▶ Document passage:
————————

Please enjoy Pastor Craig's powerful message and leave your reaction in the comments section. He challenged us to be part of Mark's unfinished Gospel, so add your thoughts to God's positive soap opera at Westlake Lutheran...
Recently, I was working on a project in the garage and came across a box of audio cassettes. It was quite a find -- music from my young adulthood. All pre-CD era stuff: Jackson Browne, Yes, Cheap Trick...Unfortunately, what the cassette cases said on the outside did not match the actual tape on the inside. I don't remember exactly what I expected to hear when I put the cassette in the old, dusty player in the garage, but when the tape started playing I was surprised to hear Garrison Keillor doing his monologue from Lake Woebegone. I apparently had recorded this show many years ago, and it was a treat to get to hear it as I worked in the garage.
He is a wonderful storyteller, with tales that twist and wander, eventually coming to some insight or resolution. The story always leads him to conclude: "Lake Woebegone: Where all the men are strong, the women good looking, and the children are way above average."

————————

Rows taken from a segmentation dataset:

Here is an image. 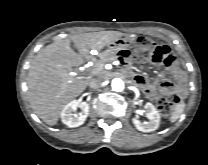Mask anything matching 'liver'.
I'll return each mask as SVG.
<instances>
[{"label": "liver", "instance_id": "1", "mask_svg": "<svg viewBox=\"0 0 208 165\" xmlns=\"http://www.w3.org/2000/svg\"><path fill=\"white\" fill-rule=\"evenodd\" d=\"M123 35L119 31L77 34L43 48L32 62L27 79L28 99L35 114L46 124L55 125L65 105L89 83L75 77L73 68L90 59L92 50H101ZM71 40L78 53L71 48Z\"/></svg>", "mask_w": 208, "mask_h": 165}]
</instances>
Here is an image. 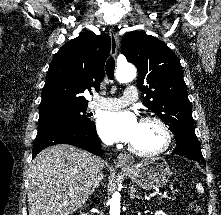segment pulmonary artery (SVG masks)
Instances as JSON below:
<instances>
[{
  "label": "pulmonary artery",
  "mask_w": 221,
  "mask_h": 215,
  "mask_svg": "<svg viewBox=\"0 0 221 215\" xmlns=\"http://www.w3.org/2000/svg\"><path fill=\"white\" fill-rule=\"evenodd\" d=\"M137 89L134 86H128L122 97L119 98H105L96 97L91 103L92 109H118L124 107L137 100Z\"/></svg>",
  "instance_id": "obj_1"
}]
</instances>
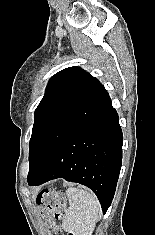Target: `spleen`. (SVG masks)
Returning <instances> with one entry per match:
<instances>
[{
    "mask_svg": "<svg viewBox=\"0 0 155 235\" xmlns=\"http://www.w3.org/2000/svg\"><path fill=\"white\" fill-rule=\"evenodd\" d=\"M69 208L65 212L62 228L75 235H92L101 214L95 194L81 188H68Z\"/></svg>",
    "mask_w": 155,
    "mask_h": 235,
    "instance_id": "3e777b00",
    "label": "spleen"
}]
</instances>
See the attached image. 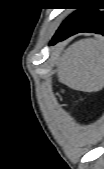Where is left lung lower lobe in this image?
Returning <instances> with one entry per match:
<instances>
[{
	"label": "left lung lower lobe",
	"mask_w": 104,
	"mask_h": 169,
	"mask_svg": "<svg viewBox=\"0 0 104 169\" xmlns=\"http://www.w3.org/2000/svg\"><path fill=\"white\" fill-rule=\"evenodd\" d=\"M77 9L61 24L50 44L64 40L80 32H94L104 35V14L89 3H81Z\"/></svg>",
	"instance_id": "0a47b994"
}]
</instances>
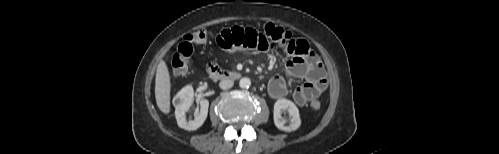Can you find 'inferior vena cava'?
I'll return each instance as SVG.
<instances>
[{
	"mask_svg": "<svg viewBox=\"0 0 499 154\" xmlns=\"http://www.w3.org/2000/svg\"><path fill=\"white\" fill-rule=\"evenodd\" d=\"M234 82L231 79H223L219 83V87L223 90H227L233 86Z\"/></svg>",
	"mask_w": 499,
	"mask_h": 154,
	"instance_id": "602c4592",
	"label": "inferior vena cava"
}]
</instances>
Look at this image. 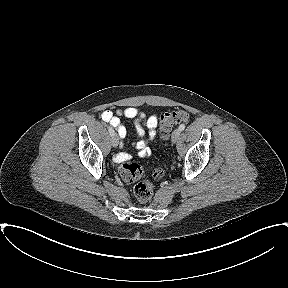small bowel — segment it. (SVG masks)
I'll return each instance as SVG.
<instances>
[{"instance_id": "small-bowel-1", "label": "small bowel", "mask_w": 288, "mask_h": 288, "mask_svg": "<svg viewBox=\"0 0 288 288\" xmlns=\"http://www.w3.org/2000/svg\"><path fill=\"white\" fill-rule=\"evenodd\" d=\"M120 117L135 119V129L139 137V140L134 143V147L137 150V156L140 158L150 156L151 149L149 144H151L156 137V127L158 124L157 116L148 115L137 107L118 109L115 113L110 110L103 111L101 113V119L104 122L109 123L117 131L120 138H124L127 135V130L121 122ZM131 158V154L127 152H121L116 156L117 162H124Z\"/></svg>"}]
</instances>
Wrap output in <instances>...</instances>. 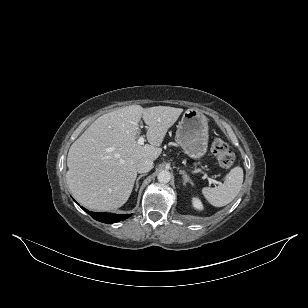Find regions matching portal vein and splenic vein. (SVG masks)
<instances>
[{"mask_svg": "<svg viewBox=\"0 0 308 308\" xmlns=\"http://www.w3.org/2000/svg\"><path fill=\"white\" fill-rule=\"evenodd\" d=\"M144 137L143 136H140L139 138H138V140H137V143L139 144V145H143L144 144ZM201 171V170H200ZM205 178H207L208 179V181H209V183L211 184V183H216V184H220V182H218V181H216V180H214V179H211V178H209L206 174H205Z\"/></svg>", "mask_w": 308, "mask_h": 308, "instance_id": "18ae733b", "label": "portal vein and splenic vein"}]
</instances>
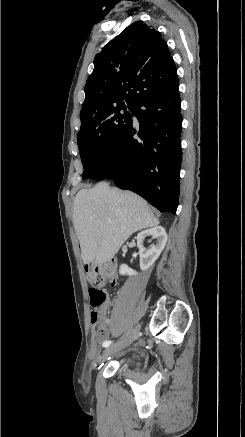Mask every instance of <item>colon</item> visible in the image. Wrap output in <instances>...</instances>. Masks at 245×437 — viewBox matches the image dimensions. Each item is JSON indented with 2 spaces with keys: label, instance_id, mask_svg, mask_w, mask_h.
<instances>
[{
  "label": "colon",
  "instance_id": "1",
  "mask_svg": "<svg viewBox=\"0 0 245 437\" xmlns=\"http://www.w3.org/2000/svg\"><path fill=\"white\" fill-rule=\"evenodd\" d=\"M116 268L117 263L112 260L101 265L88 266L86 269L87 278L91 285L89 289L90 304L94 308L91 312V319L96 324L102 317L101 309L106 302L104 287L116 283ZM104 332V327L100 326L95 330V336L101 337L104 335Z\"/></svg>",
  "mask_w": 245,
  "mask_h": 437
}]
</instances>
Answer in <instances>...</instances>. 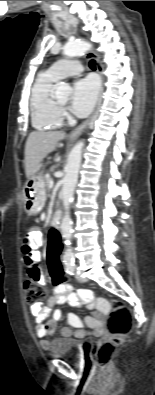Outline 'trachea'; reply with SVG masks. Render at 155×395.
Wrapping results in <instances>:
<instances>
[{
    "instance_id": "1",
    "label": "trachea",
    "mask_w": 155,
    "mask_h": 395,
    "mask_svg": "<svg viewBox=\"0 0 155 395\" xmlns=\"http://www.w3.org/2000/svg\"><path fill=\"white\" fill-rule=\"evenodd\" d=\"M89 67H90L91 69L95 70V68H96L95 60H90V62H89Z\"/></svg>"
}]
</instances>
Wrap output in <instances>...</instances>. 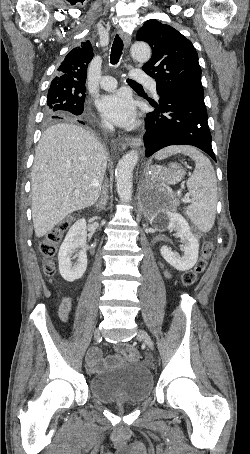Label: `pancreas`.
I'll use <instances>...</instances> for the list:
<instances>
[{
    "label": "pancreas",
    "mask_w": 250,
    "mask_h": 454,
    "mask_svg": "<svg viewBox=\"0 0 250 454\" xmlns=\"http://www.w3.org/2000/svg\"><path fill=\"white\" fill-rule=\"evenodd\" d=\"M166 196L172 201V204L176 207L178 205V201L175 199L173 193L166 192Z\"/></svg>",
    "instance_id": "1"
}]
</instances>
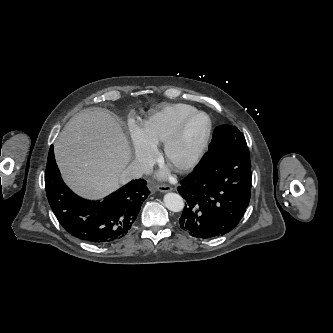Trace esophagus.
<instances>
[{
  "instance_id": "34e87169",
  "label": "esophagus",
  "mask_w": 333,
  "mask_h": 333,
  "mask_svg": "<svg viewBox=\"0 0 333 333\" xmlns=\"http://www.w3.org/2000/svg\"><path fill=\"white\" fill-rule=\"evenodd\" d=\"M156 189L162 193H166V192L173 190V188L171 186L166 185V184H160L156 187Z\"/></svg>"
}]
</instances>
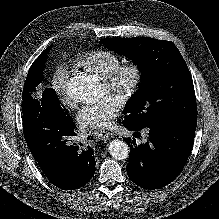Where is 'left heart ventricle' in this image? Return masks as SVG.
Segmentation results:
<instances>
[{
	"mask_svg": "<svg viewBox=\"0 0 219 219\" xmlns=\"http://www.w3.org/2000/svg\"><path fill=\"white\" fill-rule=\"evenodd\" d=\"M127 83H128V77H125L122 81V84L120 85L119 91L124 90ZM102 88H103V94L108 93V91H107L106 87L104 86V84L102 85ZM111 95L114 96L116 99H118L119 93H111Z\"/></svg>",
	"mask_w": 219,
	"mask_h": 219,
	"instance_id": "left-heart-ventricle-1",
	"label": "left heart ventricle"
}]
</instances>
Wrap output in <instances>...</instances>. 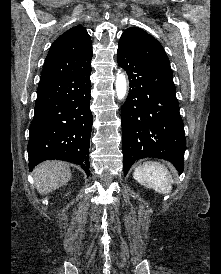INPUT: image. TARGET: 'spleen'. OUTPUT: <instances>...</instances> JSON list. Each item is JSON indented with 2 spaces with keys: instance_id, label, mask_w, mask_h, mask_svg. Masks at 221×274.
I'll return each mask as SVG.
<instances>
[{
  "instance_id": "1",
  "label": "spleen",
  "mask_w": 221,
  "mask_h": 274,
  "mask_svg": "<svg viewBox=\"0 0 221 274\" xmlns=\"http://www.w3.org/2000/svg\"><path fill=\"white\" fill-rule=\"evenodd\" d=\"M133 177L141 185L158 193L169 194L171 192L173 179L168 169L160 163L145 162L135 168Z\"/></svg>"
}]
</instances>
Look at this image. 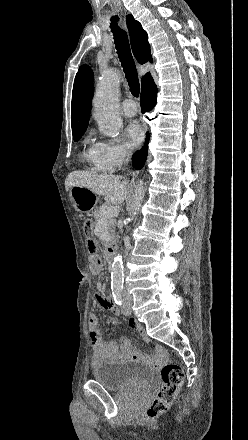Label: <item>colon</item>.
Instances as JSON below:
<instances>
[{
  "mask_svg": "<svg viewBox=\"0 0 248 440\" xmlns=\"http://www.w3.org/2000/svg\"><path fill=\"white\" fill-rule=\"evenodd\" d=\"M83 225L88 239L90 268L93 272L97 273L101 268V261L97 255V247L91 239L92 221L86 219ZM161 378L162 386L157 397L147 410V415L150 418H155L168 410L184 381V371L179 365L168 363L161 369Z\"/></svg>",
  "mask_w": 248,
  "mask_h": 440,
  "instance_id": "5ec220e1",
  "label": "colon"
}]
</instances>
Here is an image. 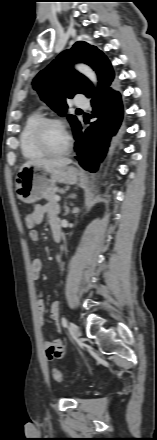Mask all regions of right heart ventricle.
Returning a JSON list of instances; mask_svg holds the SVG:
<instances>
[{"instance_id":"right-heart-ventricle-1","label":"right heart ventricle","mask_w":157,"mask_h":440,"mask_svg":"<svg viewBox=\"0 0 157 440\" xmlns=\"http://www.w3.org/2000/svg\"><path fill=\"white\" fill-rule=\"evenodd\" d=\"M41 119H43V115L40 112H33L26 118L22 127L20 149L23 156L27 159H38L44 156L32 142V130Z\"/></svg>"}]
</instances>
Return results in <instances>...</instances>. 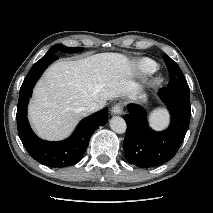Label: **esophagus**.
I'll return each instance as SVG.
<instances>
[{"instance_id": "1", "label": "esophagus", "mask_w": 213, "mask_h": 213, "mask_svg": "<svg viewBox=\"0 0 213 213\" xmlns=\"http://www.w3.org/2000/svg\"><path fill=\"white\" fill-rule=\"evenodd\" d=\"M123 113V105L122 103H117L111 108L112 115H121Z\"/></svg>"}]
</instances>
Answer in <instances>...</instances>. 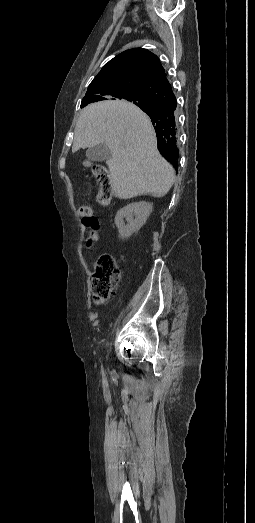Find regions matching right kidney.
Instances as JSON below:
<instances>
[{"label":"right kidney","instance_id":"obj_1","mask_svg":"<svg viewBox=\"0 0 255 523\" xmlns=\"http://www.w3.org/2000/svg\"><path fill=\"white\" fill-rule=\"evenodd\" d=\"M152 208V204H148V202H135V204H128L125 208H121L115 216V224L119 230L120 238L124 240V238H129L134 232L140 230L141 226L149 218ZM124 218L128 222L126 226Z\"/></svg>","mask_w":255,"mask_h":523}]
</instances>
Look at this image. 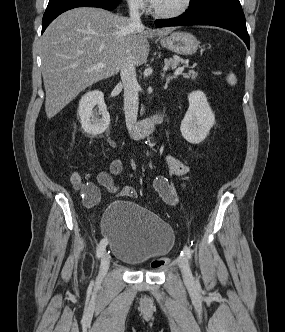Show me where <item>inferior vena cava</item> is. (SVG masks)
Instances as JSON below:
<instances>
[{"label": "inferior vena cava", "instance_id": "602c4592", "mask_svg": "<svg viewBox=\"0 0 285 332\" xmlns=\"http://www.w3.org/2000/svg\"><path fill=\"white\" fill-rule=\"evenodd\" d=\"M139 7H140L139 0H133L129 6L130 9L129 15L131 20V25L133 27H136L141 24ZM120 75L122 83L124 85V111H125L126 126L129 132H131L137 121L138 104H139V99H138L139 85L136 78L135 65L130 59H127L125 63L122 65Z\"/></svg>", "mask_w": 285, "mask_h": 332}]
</instances>
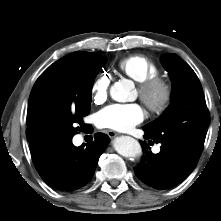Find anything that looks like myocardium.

————————

▶ Task set:
1. In the blog post, what was playing on the cassette when the writer put it in the player in the garage?
2. Repeat the blog post word for word, starting with "Please enjoy Pastor" and going on through "in the garage.".
3. Write the next part of the blog post about the cassettes found in the garage, picking up after its final sentence.
The data stand apart from the blog post as separate material.

▶ Final results:
1. Garrison Keillor was doing his monologue from Lake Woebegone.

2.
Please enjoy Pastor Craig's powerful message and leave your reaction in the comments section. He challenged us to be part of Mark's unfinished Gospel, so add your thoughts to God's positive soap opera at Westlake Lutheran...
Recently, I was working on a project in the garage and came across a box of audio cassettes. It was quite a find -- music from my young adulthood. All pre-CD era stuff: Jackson Browne, Yes, Cheap Trick...Unfortunately, what the cassette cases said on the outside did not match the actual tape on the inside. I don't remember exactly what I expected to hear when I put the cassette in the old, dusty player in the garage, but when the tape started playing I was surprised to hear Garrison Keillor doing his monologue from Lake Woebegone. I apparently had recorded this show many years ago, and it was a treat to get to hear it as I worked in the garage.

3.
I was well engaged in one of his stories and about to reach the point of resolution when the tape suddenly stopped. It just ended. I don't know what happened, because it went to static. How aggravating.
I don't know what happened to the characters in the story. It was so frustrating to have gotten so engaged and then to have no resolution.
The gospel of Mark, ending in chapter 16, verse 8, leaves us with a cliff-hanger just like that. Let's pick up the story.
Three days ago, we were here for our Maundy Thursday service, when Jesus celebrated the Passover. We heard how, in an act of loving service, he washed their feet and commanded them to love others. They shared the meal at which, like this morning, Jesus would give himself to us through bread and wine. On Friday night, we gathered in this sanctuary to hear how he was arrested, tried, and killed. We heard how he was laid in a stranger’s tomb.
We lived with the story of the Passion of the Christ all week.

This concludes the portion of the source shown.